At Your Service Architecture
The ill-defined world of Web Services will surely drown publishers in an alphabet soup of open standard protocols at the heart of most plug-and-play systems. Technologies like SOAP (Simple Object Access Protocol) allow highly interactive information exchanges between sites, and the XQuery search language can render from well-tagged XML data specific sections and subsets of documents. Others like REST and XML-RPC are what Abbott calls "protocols that point to the future," although sifting through the choices will be daunting. "They have to get their head around what kind of formats make documents more intelligent and capable of wider use," says O'Reilly, and in most cases that means starting, as he did, with an ambitious program of densely tagging XML.
"XML is the method of choice for Web sites that wish to make their data available to the Web," and it has been critical to the successes of open content sites like Flickr and Blogger.com," says Abbott. "It seems the most portable and malleable." Open standards have multiple positive business effects, says David Spenhoff, VP of marketing at MarkLogic, which makes the XML database server behind O'Reilly's Safari U. Free from proprietary CMS approaches, XML-based approaches become interoperable with other sites and databases; publishers are not locked into specific vendors and don't have to waste time developing content models or query languages, let alone build custom point-to-point connections between partners that need to be rebuilt whenever one aspect of each system changes. Most important, open standards future-proof content by changing slowly and in unison. Best of all, "you don't have to know all the places the content needs to go," says Spenhoff. Tagged XML can be pulled, parsed, queried, and delivered endlessly among sites and to just about any imaginable device.
More than liberating data to flow more freely, open source and intelligent document protocols may arm publishers against a looming war against the commoditization of content by the proliferation of ad-supported search. At the New England Journal of Medicine site, doctors used to use Google-like search algorithms on case records from Massachusetts General Hospital. The unwieldy reams of full-document results required manual browsing to find cases directly related to their current patient. By re-engineering the Web site recently into a well-tagged XML base, an XQuery style search now provides a sense array of possible filters up front so queries can render only pieces of documents, or cases with specific citations and diagnoses, or with links to MRI scans.
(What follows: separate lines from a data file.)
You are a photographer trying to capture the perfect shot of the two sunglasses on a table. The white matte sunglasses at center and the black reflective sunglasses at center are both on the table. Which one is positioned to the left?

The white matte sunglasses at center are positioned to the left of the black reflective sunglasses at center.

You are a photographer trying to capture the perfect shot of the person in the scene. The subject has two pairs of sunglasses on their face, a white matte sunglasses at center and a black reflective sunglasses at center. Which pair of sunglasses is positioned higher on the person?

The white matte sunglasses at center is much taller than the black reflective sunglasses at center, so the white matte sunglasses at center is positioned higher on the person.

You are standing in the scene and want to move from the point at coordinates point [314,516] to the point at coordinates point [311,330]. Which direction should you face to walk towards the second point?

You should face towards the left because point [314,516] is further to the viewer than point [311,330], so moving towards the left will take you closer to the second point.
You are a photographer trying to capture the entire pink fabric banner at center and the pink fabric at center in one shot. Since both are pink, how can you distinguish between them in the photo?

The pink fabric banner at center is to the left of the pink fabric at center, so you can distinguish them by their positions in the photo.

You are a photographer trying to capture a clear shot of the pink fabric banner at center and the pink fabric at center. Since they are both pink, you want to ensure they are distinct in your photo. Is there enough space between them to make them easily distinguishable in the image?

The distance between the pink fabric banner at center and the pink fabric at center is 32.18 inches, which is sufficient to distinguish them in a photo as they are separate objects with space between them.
Efforts like the NEJM "are not about bringing specific documents, but information contained in documents," says MarkLogic's Spenhoff, which provides the XQuery tools for the project. Now doctors can run sophisticated queries and assemble dossiers of cases joined by common citations or symptoms. Google and Yahoo! can't even approach such value-added results, and that is exactly how publishers want to keep it.
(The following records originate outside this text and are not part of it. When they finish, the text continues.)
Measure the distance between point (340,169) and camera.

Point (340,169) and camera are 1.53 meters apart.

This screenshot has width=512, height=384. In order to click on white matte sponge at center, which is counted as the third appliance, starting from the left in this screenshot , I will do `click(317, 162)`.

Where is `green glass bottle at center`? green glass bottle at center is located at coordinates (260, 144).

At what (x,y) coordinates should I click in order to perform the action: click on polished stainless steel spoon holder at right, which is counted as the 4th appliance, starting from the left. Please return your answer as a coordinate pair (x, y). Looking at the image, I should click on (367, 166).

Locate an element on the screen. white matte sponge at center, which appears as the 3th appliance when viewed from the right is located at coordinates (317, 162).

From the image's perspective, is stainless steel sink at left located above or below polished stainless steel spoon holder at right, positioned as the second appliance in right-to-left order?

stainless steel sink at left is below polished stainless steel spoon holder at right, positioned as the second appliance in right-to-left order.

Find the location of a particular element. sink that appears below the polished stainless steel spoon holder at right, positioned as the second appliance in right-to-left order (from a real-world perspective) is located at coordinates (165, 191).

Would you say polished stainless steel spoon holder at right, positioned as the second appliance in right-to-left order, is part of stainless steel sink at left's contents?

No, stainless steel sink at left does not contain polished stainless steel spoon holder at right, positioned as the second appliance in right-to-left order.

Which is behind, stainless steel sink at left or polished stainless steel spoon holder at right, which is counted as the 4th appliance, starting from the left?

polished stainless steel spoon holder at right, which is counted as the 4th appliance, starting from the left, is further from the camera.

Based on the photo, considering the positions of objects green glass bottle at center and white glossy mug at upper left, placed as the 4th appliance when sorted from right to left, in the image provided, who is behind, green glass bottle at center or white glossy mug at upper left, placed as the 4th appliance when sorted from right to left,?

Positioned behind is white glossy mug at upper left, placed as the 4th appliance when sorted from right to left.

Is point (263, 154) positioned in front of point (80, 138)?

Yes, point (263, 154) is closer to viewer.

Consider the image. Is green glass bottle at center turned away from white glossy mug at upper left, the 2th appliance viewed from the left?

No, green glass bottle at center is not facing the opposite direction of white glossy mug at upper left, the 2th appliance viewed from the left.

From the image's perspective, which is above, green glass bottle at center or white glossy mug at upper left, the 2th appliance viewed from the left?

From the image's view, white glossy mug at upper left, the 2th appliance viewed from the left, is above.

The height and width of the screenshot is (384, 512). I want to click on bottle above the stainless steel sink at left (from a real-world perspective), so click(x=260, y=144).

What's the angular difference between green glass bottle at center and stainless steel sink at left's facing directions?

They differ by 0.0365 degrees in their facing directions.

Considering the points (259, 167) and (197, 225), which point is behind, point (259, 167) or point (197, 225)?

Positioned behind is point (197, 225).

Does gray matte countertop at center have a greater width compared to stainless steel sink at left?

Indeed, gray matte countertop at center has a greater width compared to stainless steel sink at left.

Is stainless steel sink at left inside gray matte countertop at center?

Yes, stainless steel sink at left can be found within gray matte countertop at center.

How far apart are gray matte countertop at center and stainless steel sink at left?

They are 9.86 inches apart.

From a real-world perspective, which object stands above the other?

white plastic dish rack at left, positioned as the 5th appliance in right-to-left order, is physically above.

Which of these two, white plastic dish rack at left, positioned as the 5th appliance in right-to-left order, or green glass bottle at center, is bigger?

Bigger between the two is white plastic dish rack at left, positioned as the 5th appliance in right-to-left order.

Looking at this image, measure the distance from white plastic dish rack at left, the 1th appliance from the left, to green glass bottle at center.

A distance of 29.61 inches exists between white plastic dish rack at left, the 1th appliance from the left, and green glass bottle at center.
"We're hedging our bets against Google itself and against content becoming a commodity," says Corey Podolsky, director of business tech services at Oxford University Press. The OUP's upcoming "Oxford Publishing Platform" converts its massive library into XML and rich meta-tagging to provide digital subscriptions to libraries. Search engines now deliver so much free information, including digitized print product, that even venerable brands feel pressured. "Publishers have to find ways to add value to the process," he says, "and one of the most significant things we can do is add the context around the content, add the metadata and the environment that allows them to find and engage the content rather than a simple search." Ultimately, Oxford foresees mixed and matched document pieces that link to related data and multimedia, timelines that make sense of the result, historical background—all triggered by metatags and honed databases a search engine can't touch, he argues.
For O'Reilly Media, an XML-based service approach lets subscribers to its Safari online book library do data collection, rather than search. "It can show me all the code snippets with specific functions in any book with Java or Perl as the title," says Rayhill. "You can't do that in Google Print." In a service-oriented world, publishers hope that the content itself represents only one kind of value. How content gets parsed and reassembled by users, pushed into other applications, even combined and published with user-generated additions will represent the critical extra layer of value. According to Rayhill, "It allows us to have a leg up on search."